Co-founder of Islamic charity to face tax fraud and money-laundering charges

By Jeff Barnard, AP
Saturday, August 28, 2010

Co-founder of Islamic charity goes on trial

ASHLAND, Ore. — The gates are rusted and the American flags are gone from the house on the outskirts of this small tourist town that once served as U.S. headquarters for an Islamic charity that was declared a terrorist organization by the U.S. government.

But despite six years of trying, federal investigators have not brought terrorism charges against the Iranian-born tree trimmer and naturalized American citizen who co-founded the American branch of Al-Haramain Islamic Foundation, Inc., or his fellow foundation officer living in Saudi Arabia.

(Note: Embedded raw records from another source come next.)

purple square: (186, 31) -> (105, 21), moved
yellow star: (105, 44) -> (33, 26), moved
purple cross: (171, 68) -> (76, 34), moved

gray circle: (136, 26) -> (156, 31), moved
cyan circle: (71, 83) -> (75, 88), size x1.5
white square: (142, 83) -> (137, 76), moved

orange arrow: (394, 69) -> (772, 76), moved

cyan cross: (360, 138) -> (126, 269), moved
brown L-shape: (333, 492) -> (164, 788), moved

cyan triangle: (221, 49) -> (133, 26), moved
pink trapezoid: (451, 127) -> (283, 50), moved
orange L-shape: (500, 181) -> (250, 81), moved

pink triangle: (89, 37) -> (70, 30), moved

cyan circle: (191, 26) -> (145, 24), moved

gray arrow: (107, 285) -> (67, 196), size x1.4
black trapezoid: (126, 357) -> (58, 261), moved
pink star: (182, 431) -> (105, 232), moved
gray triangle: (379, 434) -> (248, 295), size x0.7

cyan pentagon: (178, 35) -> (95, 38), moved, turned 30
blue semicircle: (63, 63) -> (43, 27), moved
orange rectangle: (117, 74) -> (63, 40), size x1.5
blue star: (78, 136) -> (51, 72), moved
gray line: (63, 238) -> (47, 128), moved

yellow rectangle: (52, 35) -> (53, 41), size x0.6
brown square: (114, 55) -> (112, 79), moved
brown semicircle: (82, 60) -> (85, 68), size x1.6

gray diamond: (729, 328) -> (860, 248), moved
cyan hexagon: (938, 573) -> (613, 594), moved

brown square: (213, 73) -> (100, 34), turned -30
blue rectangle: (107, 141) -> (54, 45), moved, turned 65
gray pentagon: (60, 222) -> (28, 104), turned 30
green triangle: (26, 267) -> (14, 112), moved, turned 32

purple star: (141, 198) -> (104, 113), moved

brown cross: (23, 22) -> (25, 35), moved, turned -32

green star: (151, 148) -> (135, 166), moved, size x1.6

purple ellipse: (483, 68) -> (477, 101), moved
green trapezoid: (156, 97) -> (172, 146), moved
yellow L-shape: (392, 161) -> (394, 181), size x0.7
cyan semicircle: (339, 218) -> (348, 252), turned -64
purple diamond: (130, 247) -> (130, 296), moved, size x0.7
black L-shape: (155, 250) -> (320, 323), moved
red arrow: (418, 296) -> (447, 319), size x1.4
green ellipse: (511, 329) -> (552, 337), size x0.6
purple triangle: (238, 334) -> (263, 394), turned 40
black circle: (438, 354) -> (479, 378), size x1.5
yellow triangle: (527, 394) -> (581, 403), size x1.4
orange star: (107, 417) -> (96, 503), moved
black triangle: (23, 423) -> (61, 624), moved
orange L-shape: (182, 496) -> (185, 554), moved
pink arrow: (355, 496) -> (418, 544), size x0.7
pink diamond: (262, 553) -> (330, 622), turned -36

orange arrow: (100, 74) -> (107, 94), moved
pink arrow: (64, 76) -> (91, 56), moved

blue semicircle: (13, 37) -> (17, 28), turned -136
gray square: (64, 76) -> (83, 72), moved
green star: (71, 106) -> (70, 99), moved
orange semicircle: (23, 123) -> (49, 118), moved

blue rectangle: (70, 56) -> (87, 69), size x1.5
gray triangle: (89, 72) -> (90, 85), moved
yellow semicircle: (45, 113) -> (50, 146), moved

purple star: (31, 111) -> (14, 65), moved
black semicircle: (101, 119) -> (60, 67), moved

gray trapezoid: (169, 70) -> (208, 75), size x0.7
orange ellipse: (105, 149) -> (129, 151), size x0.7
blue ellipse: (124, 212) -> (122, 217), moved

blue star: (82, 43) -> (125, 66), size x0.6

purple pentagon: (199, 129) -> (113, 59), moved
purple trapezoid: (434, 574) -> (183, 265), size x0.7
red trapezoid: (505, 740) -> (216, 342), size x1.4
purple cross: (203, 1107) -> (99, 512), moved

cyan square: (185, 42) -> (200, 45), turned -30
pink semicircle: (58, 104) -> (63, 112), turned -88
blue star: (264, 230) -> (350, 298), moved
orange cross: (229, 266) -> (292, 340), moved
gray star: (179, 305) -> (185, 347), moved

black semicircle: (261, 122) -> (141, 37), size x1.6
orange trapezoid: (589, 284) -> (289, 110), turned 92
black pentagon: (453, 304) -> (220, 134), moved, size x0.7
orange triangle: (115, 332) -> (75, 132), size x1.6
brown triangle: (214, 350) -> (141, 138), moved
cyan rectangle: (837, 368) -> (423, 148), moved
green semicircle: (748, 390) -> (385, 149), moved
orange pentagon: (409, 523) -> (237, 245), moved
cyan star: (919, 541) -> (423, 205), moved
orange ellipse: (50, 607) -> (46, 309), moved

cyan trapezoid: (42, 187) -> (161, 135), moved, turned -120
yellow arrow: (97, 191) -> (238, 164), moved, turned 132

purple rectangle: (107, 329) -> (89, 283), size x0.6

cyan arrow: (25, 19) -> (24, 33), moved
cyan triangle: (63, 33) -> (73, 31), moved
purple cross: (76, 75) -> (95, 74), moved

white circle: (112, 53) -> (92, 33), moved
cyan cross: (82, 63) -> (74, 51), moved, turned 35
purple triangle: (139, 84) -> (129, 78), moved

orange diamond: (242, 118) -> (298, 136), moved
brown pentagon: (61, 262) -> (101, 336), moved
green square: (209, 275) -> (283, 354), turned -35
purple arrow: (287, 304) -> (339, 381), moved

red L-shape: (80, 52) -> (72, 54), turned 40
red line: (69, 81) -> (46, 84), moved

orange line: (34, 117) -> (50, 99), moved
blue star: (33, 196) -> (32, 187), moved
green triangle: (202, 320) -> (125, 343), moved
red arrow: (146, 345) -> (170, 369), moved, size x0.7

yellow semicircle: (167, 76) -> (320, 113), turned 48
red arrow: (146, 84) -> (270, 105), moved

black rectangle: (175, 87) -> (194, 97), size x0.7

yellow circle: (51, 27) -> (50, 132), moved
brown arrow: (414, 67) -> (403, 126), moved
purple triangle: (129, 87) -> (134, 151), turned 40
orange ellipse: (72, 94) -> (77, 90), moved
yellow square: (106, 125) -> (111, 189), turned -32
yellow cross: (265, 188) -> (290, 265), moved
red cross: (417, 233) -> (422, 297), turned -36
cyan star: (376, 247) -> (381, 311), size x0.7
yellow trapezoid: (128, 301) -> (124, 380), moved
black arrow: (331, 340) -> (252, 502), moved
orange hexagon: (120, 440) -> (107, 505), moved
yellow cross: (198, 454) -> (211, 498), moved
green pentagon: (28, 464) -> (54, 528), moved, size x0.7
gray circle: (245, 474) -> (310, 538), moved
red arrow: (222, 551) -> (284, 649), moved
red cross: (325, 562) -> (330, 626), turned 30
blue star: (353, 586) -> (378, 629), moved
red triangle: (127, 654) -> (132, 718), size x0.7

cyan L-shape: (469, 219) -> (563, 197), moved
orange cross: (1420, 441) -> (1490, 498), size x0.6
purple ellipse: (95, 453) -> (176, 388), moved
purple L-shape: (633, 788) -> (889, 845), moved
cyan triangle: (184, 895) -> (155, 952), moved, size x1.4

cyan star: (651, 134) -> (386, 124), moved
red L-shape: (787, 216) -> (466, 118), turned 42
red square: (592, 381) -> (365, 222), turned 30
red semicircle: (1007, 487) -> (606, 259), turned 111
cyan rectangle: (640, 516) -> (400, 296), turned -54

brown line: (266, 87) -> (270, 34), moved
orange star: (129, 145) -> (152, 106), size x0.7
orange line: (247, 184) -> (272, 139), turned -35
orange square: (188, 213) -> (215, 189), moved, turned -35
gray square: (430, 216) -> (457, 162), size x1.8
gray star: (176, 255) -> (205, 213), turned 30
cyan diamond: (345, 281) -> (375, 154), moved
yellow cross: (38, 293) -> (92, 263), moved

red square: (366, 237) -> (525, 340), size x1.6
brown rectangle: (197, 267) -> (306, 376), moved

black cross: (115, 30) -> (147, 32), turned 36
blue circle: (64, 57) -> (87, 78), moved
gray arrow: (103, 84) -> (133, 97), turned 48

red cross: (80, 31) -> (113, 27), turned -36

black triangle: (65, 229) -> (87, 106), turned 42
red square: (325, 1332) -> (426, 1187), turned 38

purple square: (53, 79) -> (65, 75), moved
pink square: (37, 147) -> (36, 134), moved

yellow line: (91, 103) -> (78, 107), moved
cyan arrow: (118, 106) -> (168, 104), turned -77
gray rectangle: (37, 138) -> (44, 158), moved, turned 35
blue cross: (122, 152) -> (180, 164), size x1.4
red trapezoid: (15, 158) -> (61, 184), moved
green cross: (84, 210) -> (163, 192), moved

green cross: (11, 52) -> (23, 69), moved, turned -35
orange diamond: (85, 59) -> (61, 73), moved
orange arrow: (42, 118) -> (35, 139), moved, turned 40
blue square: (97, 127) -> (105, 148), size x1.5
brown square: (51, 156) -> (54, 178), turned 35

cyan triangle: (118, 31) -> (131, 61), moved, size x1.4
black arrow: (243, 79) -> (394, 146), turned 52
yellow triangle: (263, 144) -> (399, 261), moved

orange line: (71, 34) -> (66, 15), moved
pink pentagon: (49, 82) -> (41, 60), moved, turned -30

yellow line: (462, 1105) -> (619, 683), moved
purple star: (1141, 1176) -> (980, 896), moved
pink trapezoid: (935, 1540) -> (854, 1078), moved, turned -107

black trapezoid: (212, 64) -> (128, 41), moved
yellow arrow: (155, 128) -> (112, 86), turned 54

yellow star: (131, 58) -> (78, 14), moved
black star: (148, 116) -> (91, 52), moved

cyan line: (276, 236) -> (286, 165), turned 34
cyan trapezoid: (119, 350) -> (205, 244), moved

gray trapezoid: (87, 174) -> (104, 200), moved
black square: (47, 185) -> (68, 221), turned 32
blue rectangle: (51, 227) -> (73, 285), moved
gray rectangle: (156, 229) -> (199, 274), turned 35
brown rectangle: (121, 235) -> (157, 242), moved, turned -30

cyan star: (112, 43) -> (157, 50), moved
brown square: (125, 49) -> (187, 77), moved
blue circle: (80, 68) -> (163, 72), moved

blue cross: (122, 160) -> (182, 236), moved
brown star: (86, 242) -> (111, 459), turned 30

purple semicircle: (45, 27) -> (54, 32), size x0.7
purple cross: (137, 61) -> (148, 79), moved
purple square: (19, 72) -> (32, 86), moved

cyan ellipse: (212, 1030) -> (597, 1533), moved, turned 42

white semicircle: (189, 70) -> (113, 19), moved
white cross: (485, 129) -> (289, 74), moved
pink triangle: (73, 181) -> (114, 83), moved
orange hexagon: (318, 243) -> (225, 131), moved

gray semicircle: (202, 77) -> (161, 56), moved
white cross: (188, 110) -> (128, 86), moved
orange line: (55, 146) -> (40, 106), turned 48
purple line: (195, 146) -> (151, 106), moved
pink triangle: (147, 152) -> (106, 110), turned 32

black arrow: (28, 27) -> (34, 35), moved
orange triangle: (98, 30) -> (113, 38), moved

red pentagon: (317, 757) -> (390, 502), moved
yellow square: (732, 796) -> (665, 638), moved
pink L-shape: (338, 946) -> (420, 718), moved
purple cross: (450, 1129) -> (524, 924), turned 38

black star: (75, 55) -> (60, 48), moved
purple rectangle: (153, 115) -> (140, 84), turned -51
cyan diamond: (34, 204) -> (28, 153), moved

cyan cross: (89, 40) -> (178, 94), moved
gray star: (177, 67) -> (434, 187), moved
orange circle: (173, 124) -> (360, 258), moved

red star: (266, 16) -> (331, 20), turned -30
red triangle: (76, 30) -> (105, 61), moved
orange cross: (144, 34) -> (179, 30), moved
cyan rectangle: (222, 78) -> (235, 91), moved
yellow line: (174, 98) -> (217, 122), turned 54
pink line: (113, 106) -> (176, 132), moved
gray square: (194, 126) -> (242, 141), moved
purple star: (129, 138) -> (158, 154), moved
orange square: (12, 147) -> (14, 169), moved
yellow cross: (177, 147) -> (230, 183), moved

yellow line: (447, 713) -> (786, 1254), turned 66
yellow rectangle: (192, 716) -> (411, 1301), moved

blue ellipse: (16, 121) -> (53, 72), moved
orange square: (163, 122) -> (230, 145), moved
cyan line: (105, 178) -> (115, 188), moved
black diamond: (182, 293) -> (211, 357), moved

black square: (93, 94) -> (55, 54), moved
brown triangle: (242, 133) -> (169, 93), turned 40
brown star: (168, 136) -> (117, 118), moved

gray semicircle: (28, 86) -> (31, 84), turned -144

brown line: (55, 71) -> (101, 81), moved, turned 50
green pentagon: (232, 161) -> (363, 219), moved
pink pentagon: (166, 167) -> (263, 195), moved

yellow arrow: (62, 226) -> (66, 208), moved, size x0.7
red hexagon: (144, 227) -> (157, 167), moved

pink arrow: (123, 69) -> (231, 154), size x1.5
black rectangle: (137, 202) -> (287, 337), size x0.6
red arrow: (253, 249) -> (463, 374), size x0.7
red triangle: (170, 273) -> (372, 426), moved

The government will instead put Pete Seda, also known as Pirouz Sedaghaty, on trial Monday in U.S. District Court in Eugene on charges of conspiracy, tax fraud and failing to report taking $150,000 out of the country.

The indictment alleges that the money came from an unnamed Egyptian benefactor through a London bank to Ashland in 2000, where Seda and Soliman Hamd Al-Buthe, arranged to take it out of the country, filing a phony tax return to show the money going toward the purchase of a prayer house in Springfield, Mo.

Court documents show the government will argue that Seda and Al-Buthe intended the money to go to Muslim separatists in the Russian republic of Chechnya who have fought two wars with government forces since 1994, but will not be offering any evidence the money actually went to terrorists.

The strength of any government terrorism case against Seda has been questioned.

“There was a kind of rush of those kinds of cases at one point” after the Sept. 11, 2001 terrorism attacks, said Ibrahim Hooper, national communications director for the Council on American-Islamic Relations in Washington, D.C., a Muslim civil rights and advocacy group. “It’s always a concern when the initial allegations don’t match up with the ultimate charges.”

Assistant U.S. Attorney Chris Cardani declined to discuss the prosecution’s case, but at a 2007 bail hearing he argued that Seda had promoted a radical form of Islam based in Saudi Arabia known as Wahabbism.

In a ruling on what evidence and witnesses will be allowed in the tightly controlled case, Judge Michael Hogan wrote, “As the government sees it, the main issue to be decided at trial is whether defendant Sedaghaty conspired to prevent the United States from discovering Al-Haramain’s attempt to fund the mujahideen in Chechnya and whether he later attempted to cover it up by signing a return with the IRS that he knew to be false.

“Defendant will seek to rebut the government’s evidence regarding the funding of the Chechnyan Mujahideen by showing his concern regarding Russian brutality and that such concern was mainstream and shared by high government officials,” the judge wrote.

Al-Buthe was indicted along with Seda, but cannot be extradited from Saudi Arabia.

In the course of the government going after Al-Haramain, a federal judge ruled in another case involving the charity that the government’s program of wiretapping suspected terrorists without getting permission from a judge was illegal.

Seda, 52, came to Ashland as a college student and stayed on, taking U.S. citizenship.

As an arborist, he became well-known for his ability to save ailing or damaged trees.

He was also something of a public figure, regularly leading his pet camel in the Fourth of July parade, speaking on panels with local religious leaders and a local radio talk show about the peaceful side of Islam, handing out copies of the Quran to Muslims in prison, and writing a pamphlet titled, “Islam Is…”

Retired attorney and former Peace Corps volunteer David Berger met Seda when he needed some trees moved, and became a friend, giving him legal advice, attending gatherings at the Al-Haramain house, and later watching over federal agents who seized records and computers from it after Seda left the country in the midst of their investigation.

“There is no doubt in my mind he is a very, not just law-abiding, but very decent and honest person,” said Berger. “But Pete was not one to automatically ask himself, ‘Gee, is there something illegal about this?’”

In the pamphlet, Seda wrote, “Terrorism is clearly rejected by Islam and can never be called jihad (holy war).”

Things changed for Seda after the 9/11 attacks. Berger recalls Seda asking him to the house, and taking him down the driveway and across the road, where he showed him a hidden camera trained on the driveway.

Berger said Seda thought the camera had been placed by a government agency.

The camel died. Seda suspected it was poisoned, Berger said.

Seda left the country in 2003, and was indicted in 2005 while still living in the Middle East. He returned three years ago to face the charges, and has been free on bail, living in Portland.

Wearing a security bracelet on his ankle, Seda visited friends in Ashland during the latest July 4 holiday, Berger said.

Hogan has also ruled that the jury can hear testimony from Daveed Gartenstein-Ross, who worked with Seda at Al-Haramain and has testified in a bail hearing that Seda distributed a version of the Quran that advocates violent holy war. But the jury will not hear the title of Gartensein-Ross’s book about the experience, “My Year Inside Radical Islam.”